There was a used bookstore in downtown Columbus (Ohio) and none of the books had covers. They were all paperback and they cost like a nickel. So for $1 I could get 20 books. They were a nickel apiece so I was buying the fattest ones I could that didn’t look really boring. I was reading everything.
MDBC: Tell me about your new short-story collection, Wicked Wonders, (which I would recommend for readers aged 15 and up).
EK: A lot of the stories have younger protagonists, but that doesn’t mean they’re for kids. Sometimes I find my books in middle-school libraries, because librarians know me as the author of The Green Glass Sea. The themes that many of (the stories in Wicked Wonders) deal with are emotionally wrenching, including one that’s a Holocaust story.

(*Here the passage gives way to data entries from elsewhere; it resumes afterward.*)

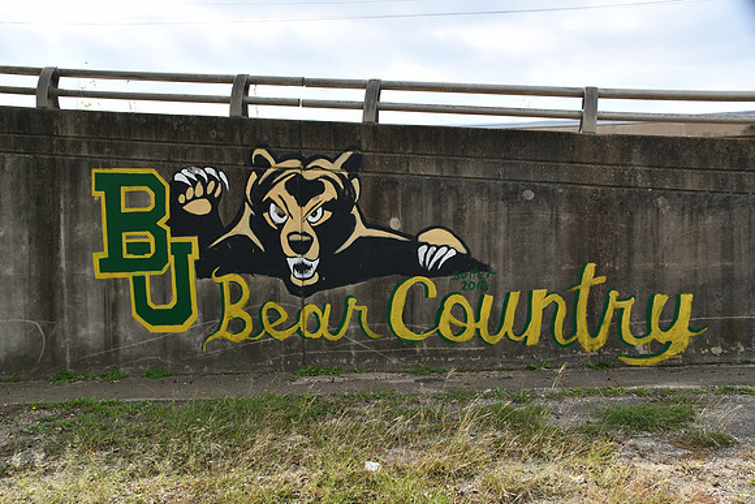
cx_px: 378
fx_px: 755
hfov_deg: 53.1
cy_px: 252
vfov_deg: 36.9
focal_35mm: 36
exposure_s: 1/250
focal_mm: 24
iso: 110
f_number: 8
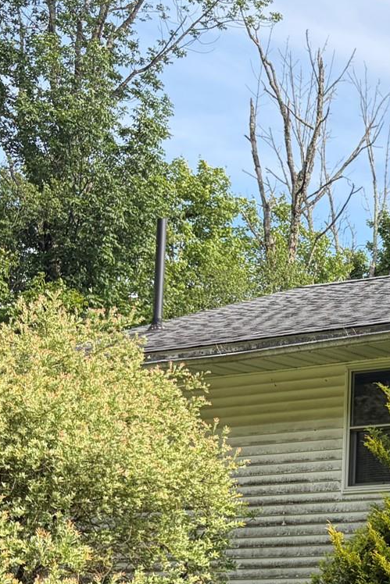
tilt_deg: +9.0
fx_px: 1202
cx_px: 614
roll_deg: +0.0
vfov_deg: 27.0
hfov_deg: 16.5
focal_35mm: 74
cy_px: 422
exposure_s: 1/1626
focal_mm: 5.96
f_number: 1.6
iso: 50
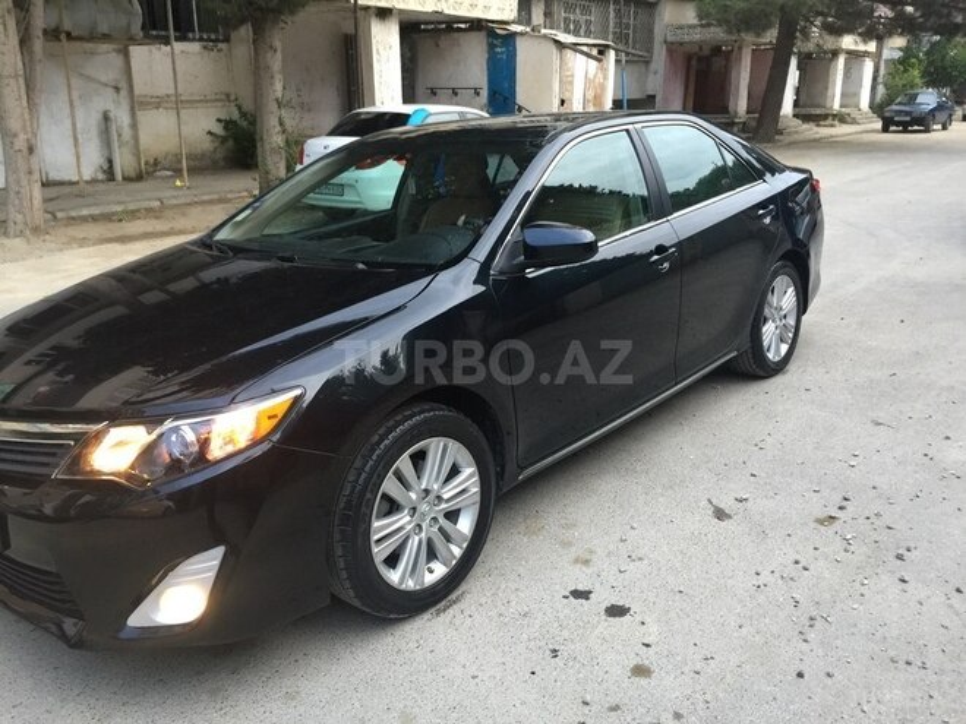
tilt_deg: -17.0
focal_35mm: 29
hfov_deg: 61.7
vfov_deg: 48.2
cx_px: 483
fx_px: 809
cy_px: 362
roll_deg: +0.6
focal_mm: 4.15
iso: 100
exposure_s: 1/17
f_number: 2.2
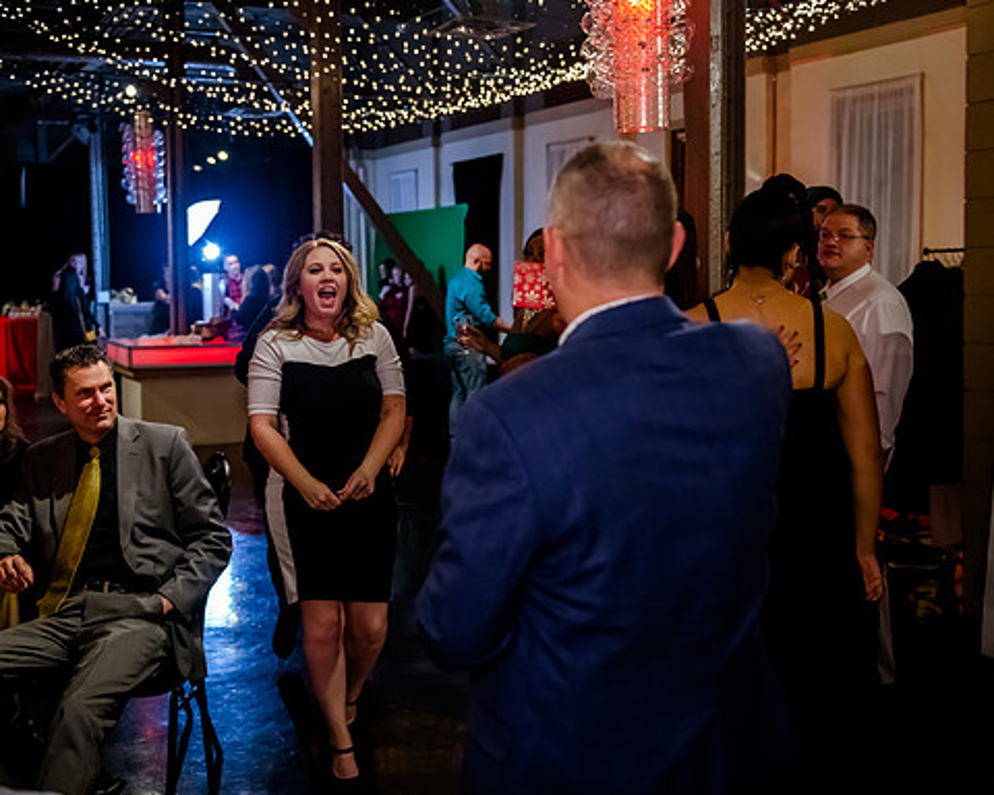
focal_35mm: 46
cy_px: 348
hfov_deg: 40.3
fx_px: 1353
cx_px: 457
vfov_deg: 32.7
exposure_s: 1/200
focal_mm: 36
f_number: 2.8
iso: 5000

Another story is about a man with a son who has Down syndrome that I think is the most poignant thing I’ve ever written.
MDBC: In your historical novels for young readers, you say you try to focus on science and math and sports, kind of nontraditional things. What’s your thought behind that?
EK: Not to write a book about sewing because I hate it.
MDBC: What can you tell us about your next book for young readers coming out in 2018?
EK: It’s called Out of Left Field, and it’s about girls and baseball. It takes place in 1957. A girl wants to play Little League baseball, but Little League doesn’t let girls play. It took me two years to find and ending that was realistic and wasn’t condescending.